Die Stiftung engagiert sich für das Projekt seit seiner Entstehung und hat es seit 2003 mit insgesamt 1,5 Millionen Euro unterstützt. Damit hat sie maßgeblich zum Erfolg des Forschungs- und Veranstaltungszentrums beigetragen.
“Wir sind froh, mit der Rut- und Klaus-Bahlsen-Stiftung einen so engagierten Partner für unsere Ideen von nachhaltiger Ernährungbildung gewonnen zu haben. Der Ausbau des WABE-Zentrums wird dazu beitragen, die Lehr- und Forschungsbedingungen weiter zu verbessern und den Studiengang Ökotrophologie an der FH auch bundesweit noch attraktiver zu machen”, betont FH-Präsident Prof. Dr. Erhard Mielenhausen. Der aktuell geplante Ausbau soll neue flexible Kochmöglichkeiten schaffen sowie einen weiteren multifunktional nutzbaren Raum.

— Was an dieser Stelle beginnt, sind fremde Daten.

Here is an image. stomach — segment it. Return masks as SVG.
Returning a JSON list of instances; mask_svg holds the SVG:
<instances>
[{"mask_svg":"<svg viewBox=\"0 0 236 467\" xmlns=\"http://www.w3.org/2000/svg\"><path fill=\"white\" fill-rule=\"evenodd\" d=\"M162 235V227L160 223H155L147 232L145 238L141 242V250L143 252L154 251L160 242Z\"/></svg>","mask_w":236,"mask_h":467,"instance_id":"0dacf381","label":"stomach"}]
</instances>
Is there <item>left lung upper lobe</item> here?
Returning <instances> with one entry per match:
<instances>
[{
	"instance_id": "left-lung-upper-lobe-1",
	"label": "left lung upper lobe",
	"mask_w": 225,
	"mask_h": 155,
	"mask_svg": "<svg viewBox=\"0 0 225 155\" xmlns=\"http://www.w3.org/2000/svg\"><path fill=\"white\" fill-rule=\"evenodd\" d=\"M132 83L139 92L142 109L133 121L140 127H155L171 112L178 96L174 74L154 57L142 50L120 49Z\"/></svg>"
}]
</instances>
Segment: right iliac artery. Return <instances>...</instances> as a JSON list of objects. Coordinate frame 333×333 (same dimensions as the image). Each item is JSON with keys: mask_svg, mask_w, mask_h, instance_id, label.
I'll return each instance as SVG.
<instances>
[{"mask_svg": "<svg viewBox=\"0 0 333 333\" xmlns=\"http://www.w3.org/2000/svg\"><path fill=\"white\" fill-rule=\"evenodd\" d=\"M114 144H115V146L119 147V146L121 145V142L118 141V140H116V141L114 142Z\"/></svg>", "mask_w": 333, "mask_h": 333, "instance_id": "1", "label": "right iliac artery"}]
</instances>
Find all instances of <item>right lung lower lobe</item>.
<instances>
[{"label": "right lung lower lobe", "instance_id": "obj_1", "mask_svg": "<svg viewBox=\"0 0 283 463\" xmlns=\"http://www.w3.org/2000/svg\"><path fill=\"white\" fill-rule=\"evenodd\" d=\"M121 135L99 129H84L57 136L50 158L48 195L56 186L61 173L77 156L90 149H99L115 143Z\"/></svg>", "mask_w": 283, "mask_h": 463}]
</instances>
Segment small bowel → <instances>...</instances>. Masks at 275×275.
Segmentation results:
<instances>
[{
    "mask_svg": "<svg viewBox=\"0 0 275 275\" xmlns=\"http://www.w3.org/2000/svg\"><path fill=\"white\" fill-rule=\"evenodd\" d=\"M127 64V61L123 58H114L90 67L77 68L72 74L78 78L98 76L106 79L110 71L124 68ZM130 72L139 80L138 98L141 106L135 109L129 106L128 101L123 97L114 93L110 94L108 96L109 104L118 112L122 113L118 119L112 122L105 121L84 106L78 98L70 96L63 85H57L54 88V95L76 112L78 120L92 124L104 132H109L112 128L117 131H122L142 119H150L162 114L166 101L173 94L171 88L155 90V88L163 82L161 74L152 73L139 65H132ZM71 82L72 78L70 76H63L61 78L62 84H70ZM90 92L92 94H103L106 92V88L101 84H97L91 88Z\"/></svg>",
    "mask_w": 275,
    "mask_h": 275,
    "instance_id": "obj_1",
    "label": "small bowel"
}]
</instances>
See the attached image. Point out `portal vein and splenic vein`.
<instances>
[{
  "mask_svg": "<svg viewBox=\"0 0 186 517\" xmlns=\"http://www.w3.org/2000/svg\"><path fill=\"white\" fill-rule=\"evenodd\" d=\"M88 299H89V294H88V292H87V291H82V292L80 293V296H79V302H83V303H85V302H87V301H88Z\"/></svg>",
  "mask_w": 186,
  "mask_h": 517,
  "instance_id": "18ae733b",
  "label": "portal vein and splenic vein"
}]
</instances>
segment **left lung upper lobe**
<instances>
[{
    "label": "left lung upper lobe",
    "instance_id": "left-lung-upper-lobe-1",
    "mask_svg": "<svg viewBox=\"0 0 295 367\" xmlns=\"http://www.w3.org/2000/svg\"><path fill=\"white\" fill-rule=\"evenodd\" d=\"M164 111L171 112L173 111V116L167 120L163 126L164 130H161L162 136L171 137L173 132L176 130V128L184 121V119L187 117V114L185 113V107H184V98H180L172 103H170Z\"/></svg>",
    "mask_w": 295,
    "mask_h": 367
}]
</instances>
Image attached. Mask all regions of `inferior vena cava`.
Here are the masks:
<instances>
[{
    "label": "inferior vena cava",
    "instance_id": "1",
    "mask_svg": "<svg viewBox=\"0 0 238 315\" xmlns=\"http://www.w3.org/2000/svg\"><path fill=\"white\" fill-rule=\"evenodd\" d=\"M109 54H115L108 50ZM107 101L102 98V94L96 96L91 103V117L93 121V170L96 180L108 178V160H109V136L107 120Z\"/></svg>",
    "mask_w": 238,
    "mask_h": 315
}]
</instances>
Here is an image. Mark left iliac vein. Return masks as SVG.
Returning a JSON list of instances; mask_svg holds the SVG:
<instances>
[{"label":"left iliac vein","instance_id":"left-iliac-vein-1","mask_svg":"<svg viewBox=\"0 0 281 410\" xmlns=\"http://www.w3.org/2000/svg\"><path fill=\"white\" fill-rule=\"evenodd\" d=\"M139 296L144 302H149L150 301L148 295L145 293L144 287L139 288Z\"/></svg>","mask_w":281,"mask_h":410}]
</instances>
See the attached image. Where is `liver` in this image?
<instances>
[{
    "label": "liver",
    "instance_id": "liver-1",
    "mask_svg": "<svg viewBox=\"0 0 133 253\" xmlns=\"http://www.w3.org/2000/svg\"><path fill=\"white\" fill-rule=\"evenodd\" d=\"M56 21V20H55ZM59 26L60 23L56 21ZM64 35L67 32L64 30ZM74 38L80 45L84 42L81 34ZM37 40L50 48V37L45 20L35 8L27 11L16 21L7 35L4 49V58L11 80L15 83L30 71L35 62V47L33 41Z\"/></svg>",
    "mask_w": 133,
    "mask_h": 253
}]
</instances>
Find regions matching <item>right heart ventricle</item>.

Im Jahr 2004 wurde das Zentrum gemeinsam von der Fachhochschule Osnabrück und der Rut- und Klaus-Bahlsen Stiftung eröffnet. Es befasst sich mit Themen der Verbraucherinformation, Ernährung, nachhaltiger Lebensmittelproduktion und Nacherntetechnologie. Den Studierenden der Ökotropholgie dient die “WABE” als Versuchsbetrieb für den ökologischen Landbau und die handwerklich-hauswirtschaftliche Verarbeitung von Lebensmitteln.
Das Zentrum dient ebenso als Forum, in dem sich Endverbraucher, Marktpartner, Multiplikatoren und Wissenschaftler zum Austausch treffen (bislang insg. 40000 Besucher). Es fördert auch die Wissensvermittlung an Erzeuger, Multiplikatoren und Endverbraucher in rund 120 Veranstaltungen jährlich entlang der Lebensmittelkette.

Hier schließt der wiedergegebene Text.